US Marine Corps Reserve unit

4th Force Reconnaissance Company (4th Force Recon) was a force reconnaissance unit of the United States Marine Corps Reserve. The company was deactivated and has been consolidated as part of 4th Reconnaissance Battalion.

==History==

===Lineage===
The company was activated 10 November 1952 at San Bernardino, California, as the 32d Special Infantry Company, U.S. Marine Corps Reserve. On 31 October 1957, it was redesignated the 32d Infantry Company and redesignated again on 1 November 1959 as the 4th Reconnaissance Company. On 1 July 1962, it was assigned to Force Troops, Fleet Marine Force. In October 1971, it was relocated to Marine Barracks, Pearl Harbor, and again in April 1973 to Naval and Marine Corps Reserve Center, Honolulu, Hawaii. In November 1996, it was relocated to MCB Hawaii with a detachment in Reno, Nevada.
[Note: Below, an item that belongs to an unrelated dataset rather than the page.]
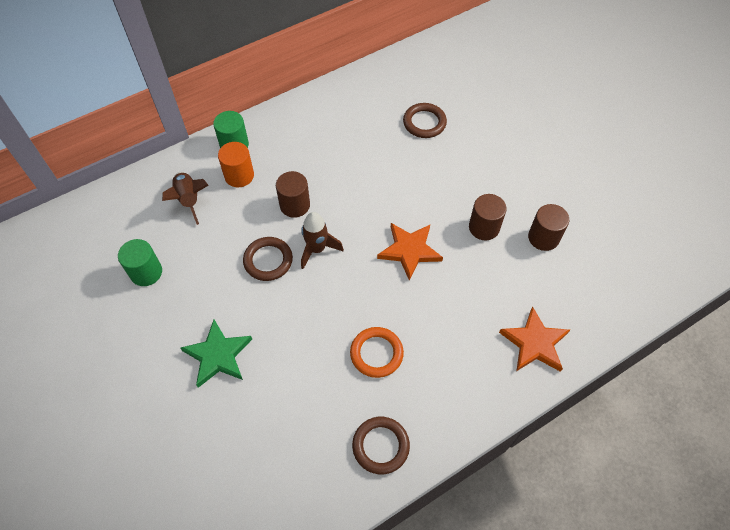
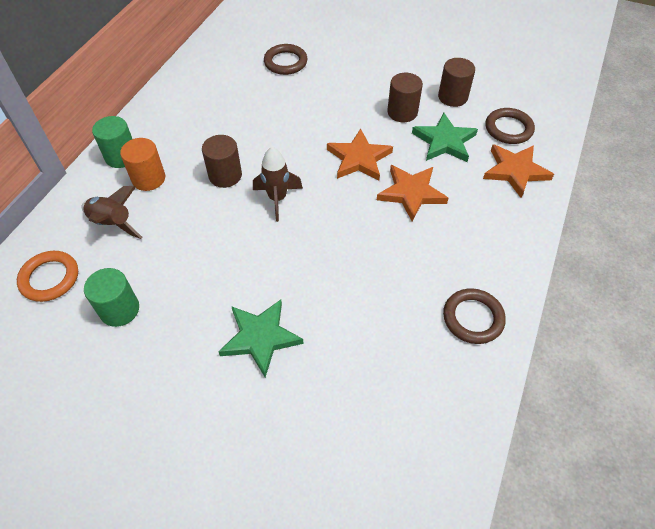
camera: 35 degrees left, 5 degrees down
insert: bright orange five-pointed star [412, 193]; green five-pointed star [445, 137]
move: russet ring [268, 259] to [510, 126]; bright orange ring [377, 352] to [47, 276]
The company headquarters was moved to Alameda, California, with a detachment remaining in Hawaii.

===1990s===
4th Force Recon Company provided deep and amphibious reconnaissance support to 1st Marine Expeditionary Brigade until the MEB was stood down from Hawaii in the mid-1990s. The unit also cross-trained with reconnaissance units from other countries during Cobra Gold in Thailand and Balikatan in the Philippines. In 1992, the unit crossed trained with the 61st Philippine Marine Recon Company in Ternate, Cavite, Philippines. In 1993, two teams conducted deep reconnaissance in support of 1st MEB during Operation Ke O'A Koa. In 1994, 4th Force won the General Hugh W. Hardy Superlative Performance Award for the Outstanding Marine Forces Reserve Unit.

In January 1998, 4th Force Reconnaissance Company was placed under the command of 4th Marine Division.

===2000s===
4th Force Reconnaissance Company deployed to Iraq during the Iraq War.